YOUR OBJECTIVE: Swap every "Wegenkaarten" in the lines below for "Landkaarten" and reproduce the rest of the text unchanged, leaving out the pictures.

THE DATA:
⟨
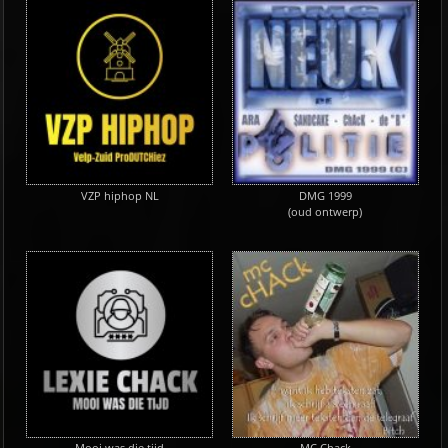
VZP hiphop NL
DMG 1999
(oud ontwerp)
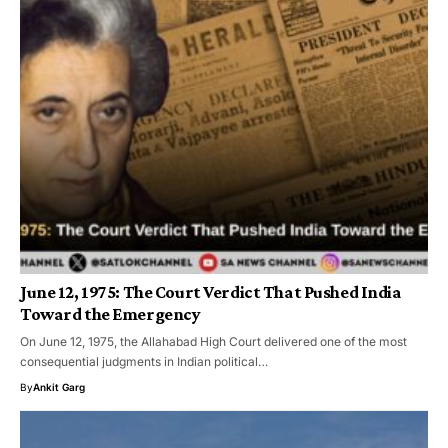
June 12, 1975: The Court Verdict That Pushed India
Toward the Emergency
On June 12, 1975, the Allahabad High Court delivered one of the most
consequential judgments in Indian political…
By
Ankit Garg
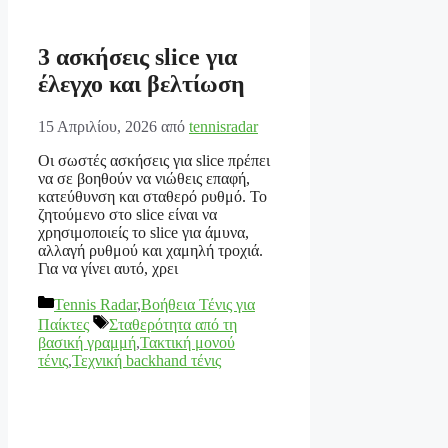
3 ασκήσεις slice για
έλεγχο και βελτίωση
15 Απριλίου, 2026
από
tennisradar
Οι σωστές ασκήσεις για slice πρέπει
να σε βοηθούν να νιώθεις επαφή,
κατεύθυνση και σταθερό ρυθμό. Το
ζητούμενο στο slice είναι να
χρησιμοποιείς το slice για άμυνα,
αλλαγή ρυθμού και χαμηλή τροχιά.
Για να γίνει αυτό, χρει
Κατηγορίες
Tennis Radar
,
Βοήθεια Τένις για
Ετικέτες
Παίκτες
Σταθερότητα από τη
βασική γραμμή
,
Τακτική μονού
τένις
,
Τεχνική backhand τένις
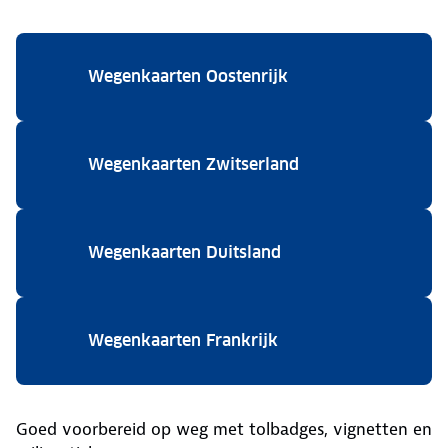
Wegenkaarten Oostenrijk
Wegenkaarten Zwitserland
Wegenkaarten Duitsland
Wegenkaarten Frankrijk
Goed voorbereid op weg met tolbadges, vignetten en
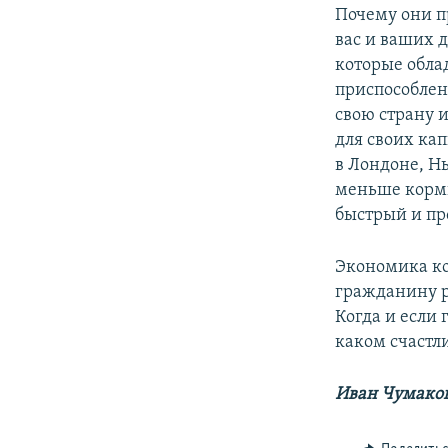
Почему они п
вас и ваших 
которые обла
приспособлен
свою страну 
для своих ка
в Лондоне, Н
меньше корми
быстрый и про
Экономика ко
гражданину р
Когда и если 
каком счастл
Иван Чумаков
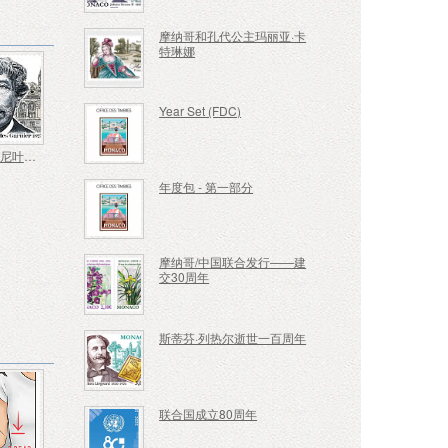
摩纳哥和孔代公主玛丽亚·卡
特琳娜
Year Set (FDC)
查尔斯·加尼叶诞辰二百周年
年度包 - 第一部分
摩纳哥/中国联合发行——建
交30周年
斯蒂芬·列热尔逝世一百周年
联合国成立80周年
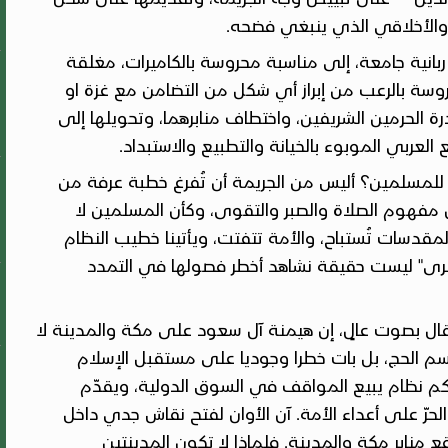
والأخلاقي الذي ينبغي فضحه.
انية جامعة، إلى مناسبة محروسة بالكاميرات، مغلقة
سة بالرعب من إبراز أي شكل من التضامن مع غزة او
درة الحرمين الشريفين، واختطاف منابرهما، وتحويلها إلى
 العربي الموبوء بالخيانة والتطبيع والاستبداد.
 للمسلمين؟ أليس من الجريمة أن تُفرغ خطبة عرفة من
مفهوم الصلاة والصبر والتقوى، وكأن المسلمين لا
لمقدسات تُستباح، والأمة تتفتت، ويأتينا خطيب النظام
الكبرى" ليست حقيقة نشاهد أخطر فصولها في التمدد
ال بصوت عالٍ، إن هيمنة آل سعود على مكة والمدينة لا
وسم الحج، بل بات خطرا وجوديا على مستقبل الإسلام
كم نظام يبيع المواقف في السوق الدولية، ويقدّم
رّ على أعداء الأمة. آن الأوان لفتح نقاش جدي داخل
منابر مكة والمدينة. فلماذا لا تكون المدينتين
⟩
COMPLETED TASK:
VZP hiphop NL
DMG 1999
(oud ontwerp)
June 12, 1975: The Court Verdict That Pushed India
Toward the Emergency
On June 12, 1975, the Allahabad High Court delivered one of the most
consequential judgments in Indian political…
By
Ankit Garg
3 ασκήσεις slice για
έλεγχο και βελτίωση
15 Απριλίου, 2026
από
tennisradar
Οι σωστές ασκήσεις για slice πρέπει
να σε βοηθούν να νιώθεις επαφή,
κατεύθυνση και σταθερό ρυθμό. Το
ζητούμενο στο slice είναι να
χρησιμοποιείς το slice για άμυνα,
αλλαγή ρυθμού και χαμηλή τροχιά.
Για να γίνει αυτό, χρει
Κατηγορίες
Tennis Radar
,
Βοήθεια Τένις για
Ετικέτες
Παίκτες
Σταθερότητα από τη
βασική γραμμή
,
Τακτική μονού
τένις
,
Τεχνική backhand τένις
Landkaarten Oostenrijk
Landkaarten Zwitserland
Landkaarten Duitsland
Landkaarten Frankrijk
Goed voorbereid op weg met tolbadges, vignetten en
Почему они п
вас и ваших 
которые обла
приспособлен
свою страну 
для своих ка
в Лондоне, Н
меньше корми
быстрый и про
Экономика ко
гражданину р
Когда и если 
каком счастл
Иван Чумаков
摩纳哥和孔代公主玛丽亚·卡
特琳娜
Year Set (FDC)
查尔斯·加尼叶诞辰二百周年
年度包 - 第一部分
摩纳哥/中国联合发行——建
交30周年
斯蒂芬·列热尔逝世一百周年
联合国成立80周年
والأخلاقي الذي ينبغي فضحه.
انية جامعة، إلى مناسبة محروسة بالكاميرات، مغلقة
سة بالرعب من إبراز أي شكل من التضامن مع غزة او
درة الحرمين الشريفين، واختطاف منابرهما، وتحويلها إلى
 العربي الموبوء بالخيانة والتطبيع والاستبداد.
 للمسلمين؟ أليس من الجريمة أن تُفرغ خطبة عرفة من
مفهوم الصلاة والصبر والتقوى، وكأن المسلمين لا
لمقدسات تُستباح، والأمة تتفتت، ويأتينا خطيب النظام
الكبرى" ليست حقيقة نشاهد أخطر فصولها في التمدد
ال بصوت عالٍ، إن هيمنة آل سعود على مكة والمدينة لا
وسم الحج، بل بات خطرا وجوديا على مستقبل الإسلام
كم نظام يبيع المواقف في السوق الدولية، ويقدّم
رّ على أعداء الأمة. آن الأوان لفتح نقاش جدي داخل
منابر مكة والمدينة. فلماذا لا تكون المدينتين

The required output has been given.